A bright day—and a lot of work ahead
The new president and his administration must meet some (appropriately) high expectations on multiple fronts (COVID-19 pandemic response, health care, economic recovery, immigration reform, civil rights, and addressing systemic racism, just to name a few) and it will be crucial to keep reminding him of the urgent need to act on climate as part of that high priority list. President-elect Biden and Vice President-elect Harris ran on an ambitious climate and clean energy platform, and we will need to hold them to those commitments as much as possible, while also putting pressure on Congress to step up and do its part.
The political realities in Congress remain sobering. We have yet to see a strong bipartisan commitment to climate action. (Frankly, it’s been a while since we’ve seen bipartisan commitment to much of anything.) The outcome of the Senate election (which is still not final) indicates that right now there isn’t a straightforward pathway to getting the 60 votes needed in the Senate to pass a sufficiently ambitious climate bill.

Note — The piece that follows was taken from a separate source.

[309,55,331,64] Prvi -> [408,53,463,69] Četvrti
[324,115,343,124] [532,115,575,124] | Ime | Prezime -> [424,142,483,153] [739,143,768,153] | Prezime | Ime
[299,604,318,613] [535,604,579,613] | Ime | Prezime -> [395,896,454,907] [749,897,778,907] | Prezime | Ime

And that’s no accident, in large part because powerful fossil fuel interests continue to stymie progress on climate action while enriching themselves. Some fossil fuel companies are now seeking to reinvent their strategies, making empty climate promises while trying to evade accountability and keep us locked into an energy system they knew half a century ago would destroy the climate. All the while exploiting bankruptcy proceedings to shirk their responsibility to provide retirement and medical benefits to the workers whose labor made them rich and to clean up the legacy environmental damage from the extraction and burning of fossil fuels.
This is all a reminder that the outside game—movement building—remains as important, if not more important, than the inside game in Washington. Policymakers rarely act boldly unless their constituents demand it. Our voices, from towns, cities, states and regions around the country, are vital in the fight ahead. We have to push the envelope of what is considered “politically feasible.” We have to change the politics, not just the policies.
Our climate movement is now the broadest, most diverse, and most powerful it’s ever been, encompassing youth, EJ leaders, labor leaders, community activists, faith groups, businesses, environmental groups, and people of all political stripes. We may not agree on every policy detail, but we all see the urgent need for bold action, guided by science and fairness. We see the disproportionate toll the climate crisis and pollution from fossil fuels is taking on communities of color and low-income communities who have contributed the least to these problems. We see the need to look out for coal workers and coal communities who have kept the lights on for decades and are now being left behind. We see the need for acting in cooperation with other nations, big and small, for the global good.
The months and years ahead won’t be easy. Winning big victories often comes through lots of small fights for what’s important. I hope the spirit of what unifies our movement remains strong and bright, guiding us through those moments when our opponents will seek to divide us.
This election is a win for science
Despite the challenges ahead, there are a lot of reasons to be optimistic today. What I keep coming back to is that finally, once again, we will have a president who will be guided by science—whether it’s for mounting an effective response to the COVID-19 pandemic or responding to the climate crisis. We will also have a president who has pledged to actually prioritize the needs of ordinary people.
So now let’s make sure he hears us loud and clear. And don’t forget to also contact your senator and representative to let them know you expect them, too, to act on climate. Climate change should not be a partisan issue.
President-elect Biden, we’re counting on your leadership. We’re living in a climate emergency and it’s well past time we acted like it.